RENO, NV.- En medio de las crecientes tensiones sobre los recursos hídricos compartidos entre México y Estados Unidos, la jefa de Gobierno mexicana, Claudia Sheinbaum, respondió a las recientes declaraciones del presidente estadounidense Donald Trump, quien cuestionó el cumplimiento del tratado de aguas vigente entre ambos países.
El tratado establece que Estados Unidos entrega agua del Río Colorado a México, y a su vez, México debe entregar una cantidad equivalente desde el Río Bravo. No obstante, el cambio climático y la disminución de los niveles de agua en las cuencas mexicanas han generado dificultades para cumplir con lo estipulado.
Sheinbaum enfatizó que la institución encargada de revisar el tratado considera que es un acuerdo justo, y que no se trata de romperlo, sino de buscar fórmulas viables para su cumplimiento: “Lo que se busca son propuestas técnicas que permitan que ese tratado se cumpla, pues lo que ha pasado es que hay menos agua en el Río Bravo”.

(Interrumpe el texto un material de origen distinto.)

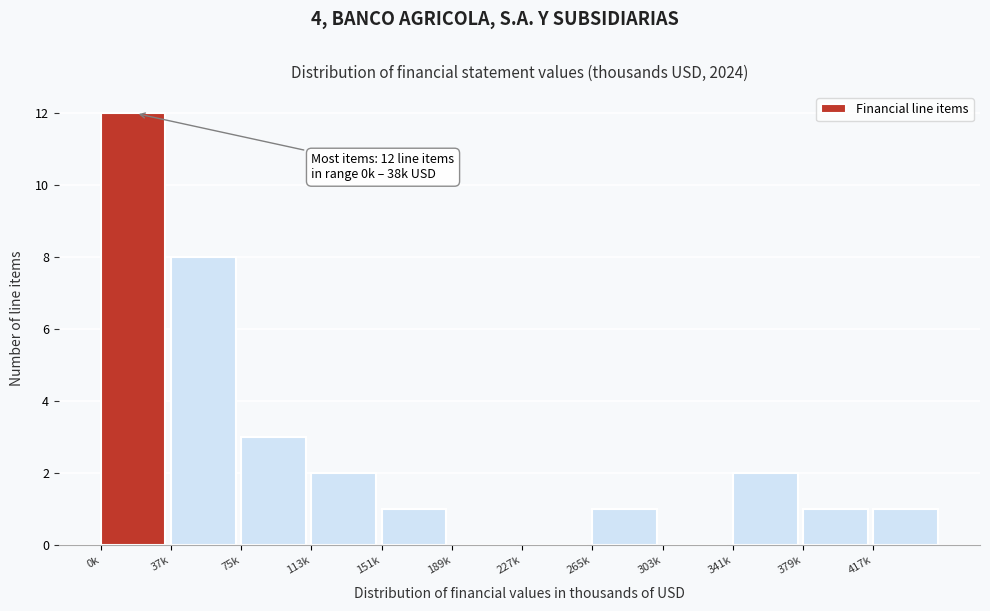

Reading left to right, what are all the values shown in this chart?

0k=12	37k=8	75k=3	113k=2	151k=1	189k=0	227k=0	265k=1	303k=0	341k=2	379k=1	417k=1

Según explicó la mandataria, se han sostenido varias mesas de trabajo en las que México ha enviado una propuesta detallada sobre la cantidad de agua que puede entregar en distintos puntos de forma inmediata. Además, el gobierno está considerando el comportamiento de la temporada de lluvias de este año para evaluar cuánto más se podría aportar hacia el segundo semestre.
Sheinbaum también informó que solicitó al secretario de Agricultura de México establecer contacto con su homóloga estadounidense, en un esfuerzo por mantener una coordinación binacional técnica y diplomática: “Creo que en estos días se va a llegar a un acuerdo razonable, no veo que vaya a ser un tema de conflicto”, aseguró.
La mandataria también se refirió a un acuerdo celebrado durante el sexenio del expresidente Andrés Manuel López Obrador (AMLO), en el cual México se comprometió a construir una planta de tratamiento de aguas, mientras que Estados Unidos debía ampliar su infraestructura en California.
“El expresidente AMLO hizo algo muy bueno”, dijo Sheinbaum. “Se hizo un acuerdo para que el tratamiento del agua, una parte se hiciera en México y otra parte se ampliara la cantidad de agua que tenía que tratarse del lado de California”. Mientras que la planta en México está a punto de concluirse, en Estados Unidos aún no se ha iniciado la ampliación correspondiente.
“Si no hay agua, ¿cómo la entregas?”
Uno de los puntos centrales que plantea México es la disponibilidad física del recurso. La mandataria subrayó que las entregas de agua dependen de lo que existe en las cuencas. “En el caso de la entrega de agua, tiene que ver con la disponibilidad de agua. Si no hay agua, cómo la entregas”, puntualizó Sheinbaum, insistiendo en la necesidad de revisar el tratado desde una perspectiva climática actualizada.